Temos aqui o estilo de Ricardo Elias, depurado em dois longas anteriores – De Passagem e Os 12 Trabalhos. Faz um cinema de muita simplicidade e tonalidade emocional controlada. Prefere sugerir a explicitar. Mas não reserva ao espectador zonas de sombra ou mistério.

E talvez seja esse um dos problemas mais evidentes de Mare Nostrum – a abordagem, ainda que sutil, de um certo universo mágico e que diz respeito àquele tal terreno à beira-mar. Quando a história sai do registro realista e flerta com o mágico, a trama perde um pouco de consistência. Mas, a bem da verdade, deve-se reconhecer que tudo ou quase tudo que acontece pode ser explicado por “causas naturais”. Dessa maneira não se sabe ao certo se a tal “magia” acontece de fato ou essa impressão mora apenas na cabeça dos protagonistas.

- Tarefa:
Cada afirmação a seguir está de acordo com o trecho sobre Mare Nostrum? Responda sim ou não e cite, entre aspas, as palavras do trecho que decidem cada caso.
1. O estilo de Ricardo Elias foi depurado em dois longas anteriores.
2. Ricardo Elias prefere explicitar a sugerir.
3. A trama ganha consistência quando a história flerta com o mágico.

- Material fornecido:
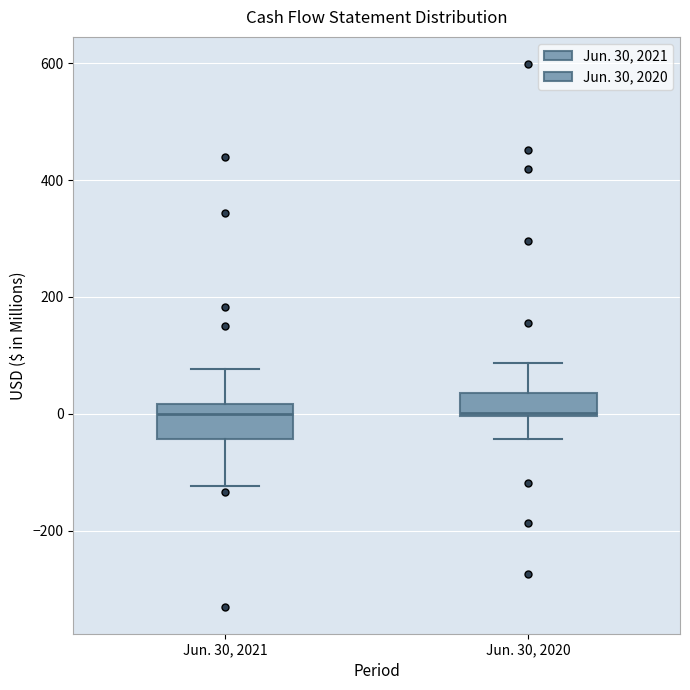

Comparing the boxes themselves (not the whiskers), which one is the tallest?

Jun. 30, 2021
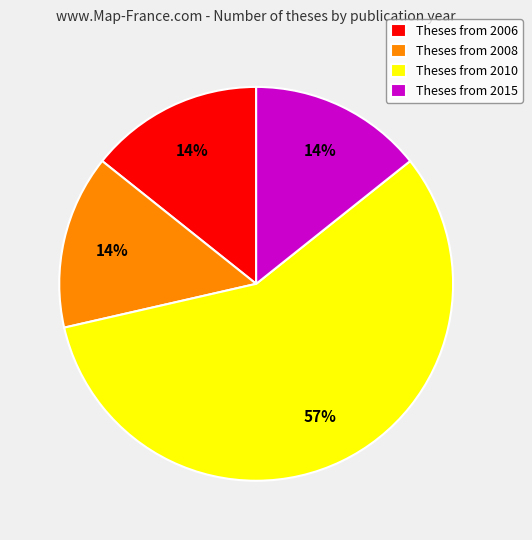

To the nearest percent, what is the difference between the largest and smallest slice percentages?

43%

- Resposta:
1. Sim: "Temos aqui o estilo de Ricardo Elias, depurado em dois longas anteriores – De Passagem e Os 12 Trabalhos."
2. Não: "Prefere sugerir a explicitar."
3. Não: "Quando a história sai do registro realista e flerta com o mágico, a trama perde um pouco de consistência."